Sollte sich der böse Kult jemals wirklich in Vallia festsetzen, konnte das nur schlimme Folgen haben. Im gleichen Augenblick kam mir der seltsame und beunruhigende Gedanke, daß ich mich mit solchen Problemen künftig nicht mehr als Herrscher beschäftigen konnte, sondern als einfacher Bürger. O ja, noch verfügte ich über weite Ländereien und zahlreiche Besitzungen in Vallia; Delia und ich würden nicht Hunger leiden. Aber Drak und Silda lenkten nun die Geschicke der Herrschaftlichen Provinzen.

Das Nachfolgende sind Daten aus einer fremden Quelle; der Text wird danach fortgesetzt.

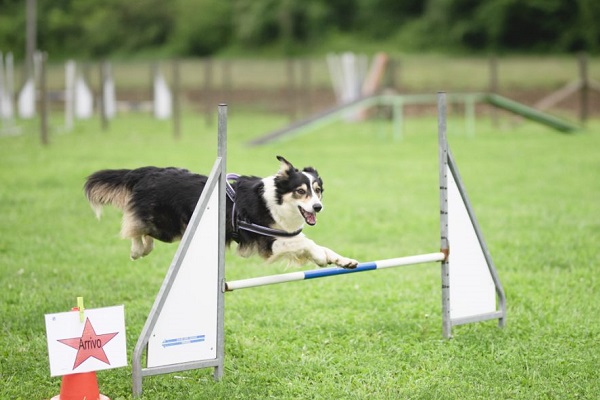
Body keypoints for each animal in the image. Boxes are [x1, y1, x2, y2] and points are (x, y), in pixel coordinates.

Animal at [82, 156, 358, 268]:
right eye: (301, 191)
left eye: (318, 190)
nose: (318, 207)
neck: (277, 201)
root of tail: (148, 172)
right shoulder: (267, 243)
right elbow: (307, 243)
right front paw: (321, 257)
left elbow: (317, 245)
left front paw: (342, 260)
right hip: (166, 226)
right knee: (136, 229)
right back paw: (137, 250)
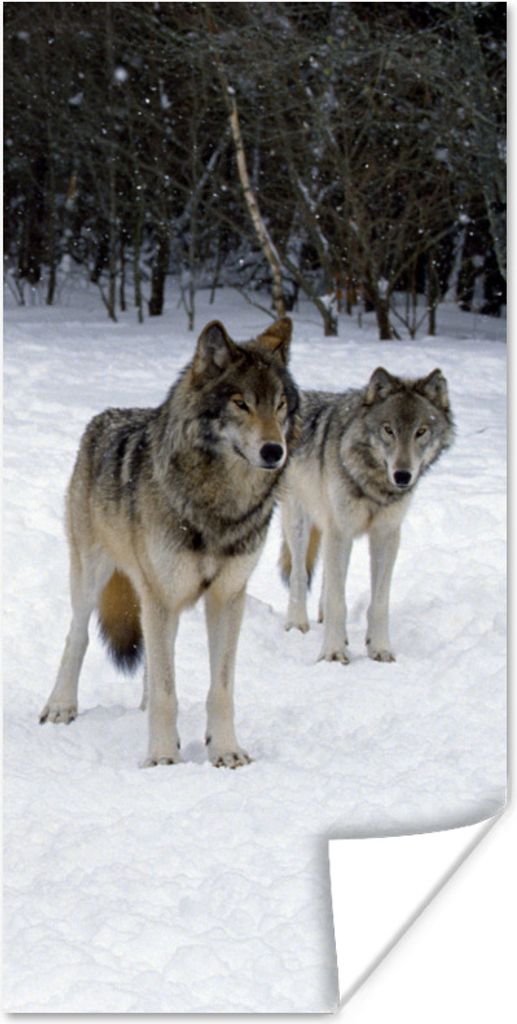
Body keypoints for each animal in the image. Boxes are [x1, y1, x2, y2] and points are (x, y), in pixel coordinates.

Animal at [40, 317, 299, 768]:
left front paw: (225, 750)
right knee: (78, 636)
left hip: (159, 599)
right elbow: (166, 692)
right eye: (240, 403)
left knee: (153, 660)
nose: (274, 451)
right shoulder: (162, 594)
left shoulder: (227, 596)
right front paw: (162, 757)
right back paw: (60, 706)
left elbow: (220, 689)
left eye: (280, 404)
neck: (219, 505)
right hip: (96, 577)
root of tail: (104, 418)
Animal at [280, 366, 454, 664]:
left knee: (328, 578)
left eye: (421, 431)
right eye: (388, 430)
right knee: (300, 575)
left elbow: (379, 602)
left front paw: (380, 649)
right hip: (300, 522)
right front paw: (333, 652)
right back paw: (296, 624)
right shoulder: (341, 530)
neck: (375, 485)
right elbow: (338, 601)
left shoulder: (385, 534)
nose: (403, 475)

Ich hatte Nath nicht gefragt, warum er nicht sein Recht gefordert hatte, den Fall vor den Herrscher zu bringen; dazu klang mir zu deutlich in den Ohren, wie geringschätzig Nath von dem besagten Herrscher gesprochen hatte.
Dieser haarige, kräftig gebaute Bursche, der da schnarchend mit dem Kopf auf dem Tisch lag, hatte nun mal etwas gegen die Aristokratie. Nun ja, auch ich hatte früher meine Probleme mit dieser Bevölkerungsschicht gehabt.

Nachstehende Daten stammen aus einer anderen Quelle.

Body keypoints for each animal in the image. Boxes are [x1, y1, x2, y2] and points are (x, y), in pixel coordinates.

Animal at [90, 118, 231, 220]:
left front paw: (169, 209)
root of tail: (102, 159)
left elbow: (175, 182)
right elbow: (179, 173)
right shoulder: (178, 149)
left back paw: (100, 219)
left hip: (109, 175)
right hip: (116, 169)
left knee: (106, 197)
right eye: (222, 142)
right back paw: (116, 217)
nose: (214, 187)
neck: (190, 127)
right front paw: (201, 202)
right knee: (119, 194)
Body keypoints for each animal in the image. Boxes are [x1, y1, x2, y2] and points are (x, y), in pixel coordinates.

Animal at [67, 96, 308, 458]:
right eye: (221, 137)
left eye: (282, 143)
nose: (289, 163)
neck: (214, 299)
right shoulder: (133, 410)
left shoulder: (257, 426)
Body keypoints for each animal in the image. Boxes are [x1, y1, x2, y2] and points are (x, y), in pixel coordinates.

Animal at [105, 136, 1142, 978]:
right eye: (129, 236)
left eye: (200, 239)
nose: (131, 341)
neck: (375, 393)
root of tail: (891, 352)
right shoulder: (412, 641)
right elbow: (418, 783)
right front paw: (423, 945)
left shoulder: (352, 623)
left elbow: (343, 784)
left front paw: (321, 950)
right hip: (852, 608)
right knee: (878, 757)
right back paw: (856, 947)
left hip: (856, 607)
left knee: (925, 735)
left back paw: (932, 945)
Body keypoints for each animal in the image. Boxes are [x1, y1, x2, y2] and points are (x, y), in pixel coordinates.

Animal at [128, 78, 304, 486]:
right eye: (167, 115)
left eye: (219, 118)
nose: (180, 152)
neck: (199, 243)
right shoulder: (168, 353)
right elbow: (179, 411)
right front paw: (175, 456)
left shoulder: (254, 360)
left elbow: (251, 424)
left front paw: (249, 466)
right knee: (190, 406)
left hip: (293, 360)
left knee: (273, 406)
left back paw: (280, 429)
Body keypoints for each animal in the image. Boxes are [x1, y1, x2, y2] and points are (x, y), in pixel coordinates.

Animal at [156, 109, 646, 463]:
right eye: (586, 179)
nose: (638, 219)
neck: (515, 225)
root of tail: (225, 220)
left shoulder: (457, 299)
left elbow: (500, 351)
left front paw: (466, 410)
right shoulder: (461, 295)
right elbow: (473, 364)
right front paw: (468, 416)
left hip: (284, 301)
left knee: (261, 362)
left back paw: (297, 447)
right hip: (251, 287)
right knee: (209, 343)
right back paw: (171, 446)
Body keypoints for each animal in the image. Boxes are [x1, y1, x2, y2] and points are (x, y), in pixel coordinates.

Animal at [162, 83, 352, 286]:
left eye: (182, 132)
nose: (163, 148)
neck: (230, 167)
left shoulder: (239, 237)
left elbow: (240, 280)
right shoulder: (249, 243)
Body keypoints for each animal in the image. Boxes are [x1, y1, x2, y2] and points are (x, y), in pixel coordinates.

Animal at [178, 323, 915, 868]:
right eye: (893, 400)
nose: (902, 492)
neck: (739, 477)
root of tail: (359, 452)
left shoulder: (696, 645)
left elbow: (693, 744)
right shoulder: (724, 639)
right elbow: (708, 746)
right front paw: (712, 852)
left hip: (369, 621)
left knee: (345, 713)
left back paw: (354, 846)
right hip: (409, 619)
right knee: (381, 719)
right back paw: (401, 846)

Nach längerer Rast und einer weiteren Mahlzeit setzten wir unseren Weg fort. Wir passierten eine Reihe uninteressanter Korridore, in denen Knochenreste und Flaschen unter unseren Füßen knirschten, und erreichten schließlich einen hohen, höchst eindrucksvollen Torbogen. Die Türflügel waren geschlossen.
»Ich kehre nicht um«, sagte ich und drückte gegen die rechte Tür. Sie öffnete sich mühelos.

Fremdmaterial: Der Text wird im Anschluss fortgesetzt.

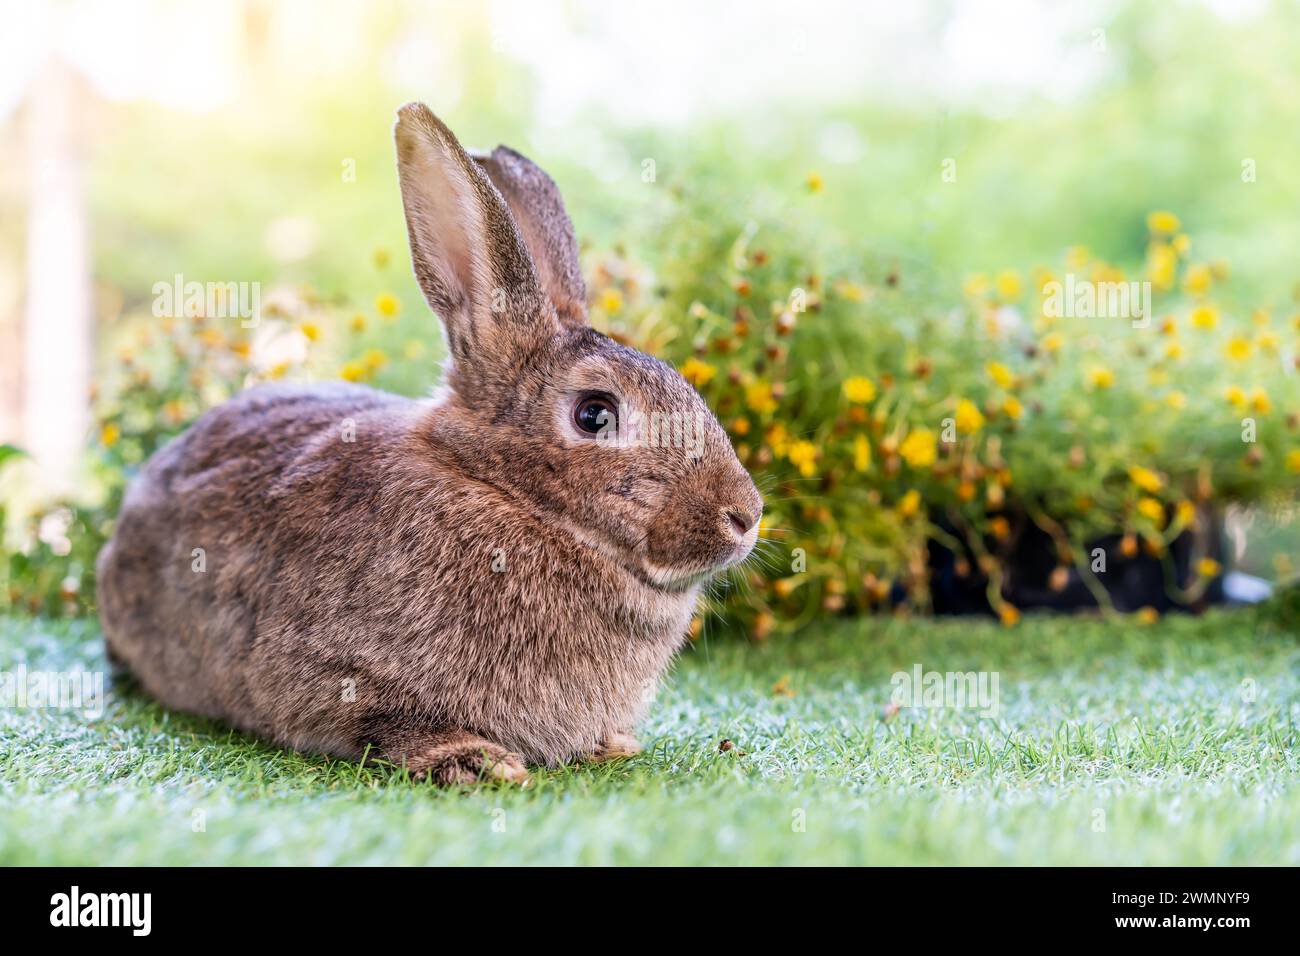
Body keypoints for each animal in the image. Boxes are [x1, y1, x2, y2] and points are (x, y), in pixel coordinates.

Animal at [96, 103, 763, 785]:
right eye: (595, 415)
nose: (745, 516)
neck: (503, 490)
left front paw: (610, 745)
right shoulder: (329, 675)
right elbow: (383, 723)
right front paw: (478, 762)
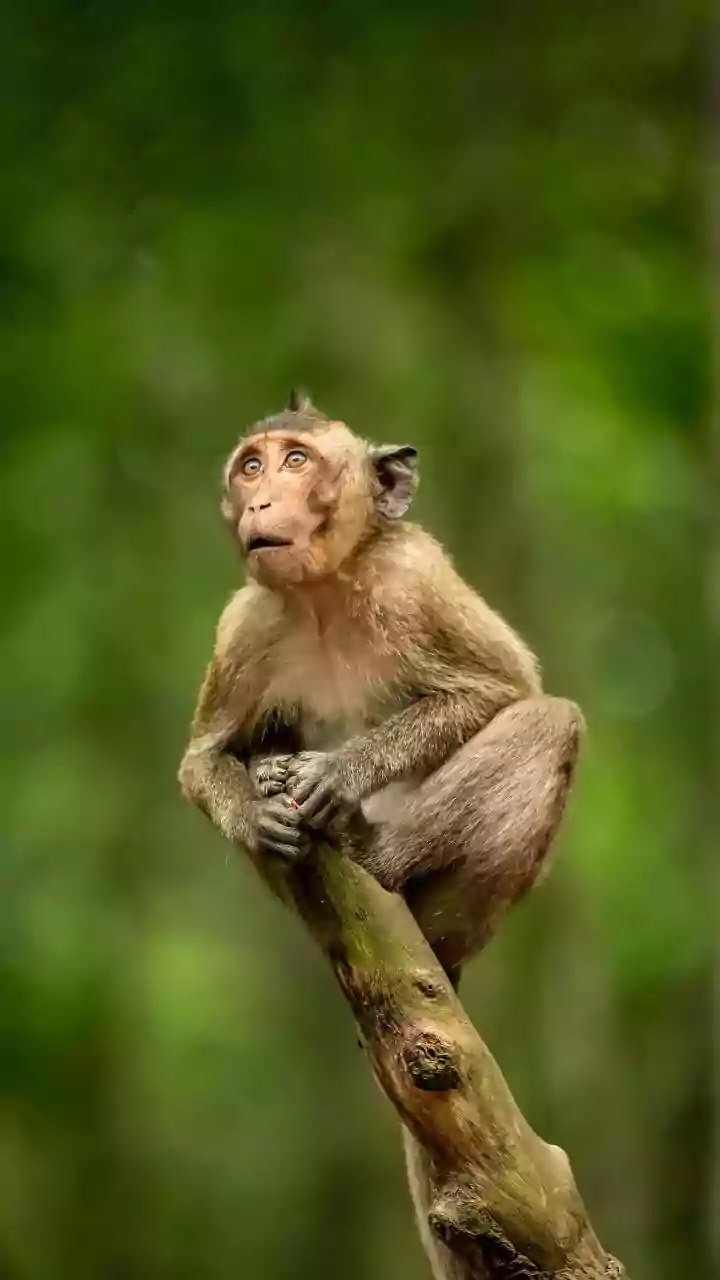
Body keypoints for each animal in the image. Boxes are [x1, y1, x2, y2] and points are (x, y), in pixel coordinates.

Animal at [179, 390, 583, 983]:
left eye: (295, 461)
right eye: (251, 468)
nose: (259, 505)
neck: (323, 594)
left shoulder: (414, 578)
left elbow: (502, 688)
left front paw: (340, 772)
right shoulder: (244, 627)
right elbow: (203, 758)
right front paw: (255, 811)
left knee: (552, 723)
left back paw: (370, 847)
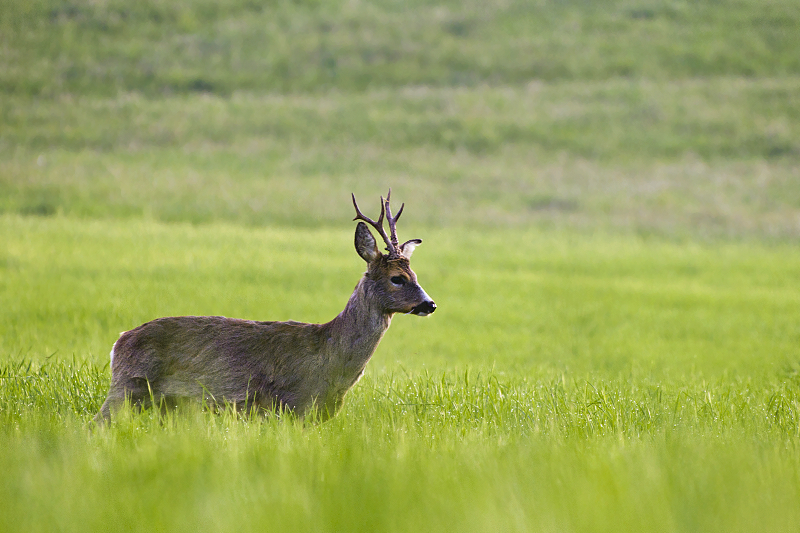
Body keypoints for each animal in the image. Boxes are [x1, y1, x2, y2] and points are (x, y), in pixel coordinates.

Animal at [97, 189, 440, 422]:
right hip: (127, 387)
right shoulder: (286, 403)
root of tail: (119, 341)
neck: (329, 357)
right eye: (397, 278)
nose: (430, 304)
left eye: (415, 275)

Der dahinterliegende Saal war groß. Üppige Verzierungen schmückten Decke und Säulen. Die Behänge waren samtig-dick und weinrot. Der Marmorboden schimmerte weiß. Ein süßer Blumengeruch stieg uns in die Nase. In aufsteigenden Reihen säumten gepolsterte Bänke drei Seiten des Raumes – sämtlich leer. In der Mitte des Saales, im Brennpunkt der bequemen Tribünen, erstreckte sich ein kleines Wasserbecken. Dicker Marmor umschloß das Wasser. Feine Dampfwolken stiegen auf.
»Großartig!« rief Nath. »Ein Bad ist genau das, was wir jetzt brauchen!«
Ich stimmte ihm zu. Wir suchten herum und fanden nichts Ungewöhnliches. Wir erkundeten das Wasser, das sich als warm und wohlriechend entpuppte – sehr einladend. Wir zogen uns aus und stiegen hinein.
Nun ja – so etwas Törichtes hätten wir auf keinen Fall tun dürfen.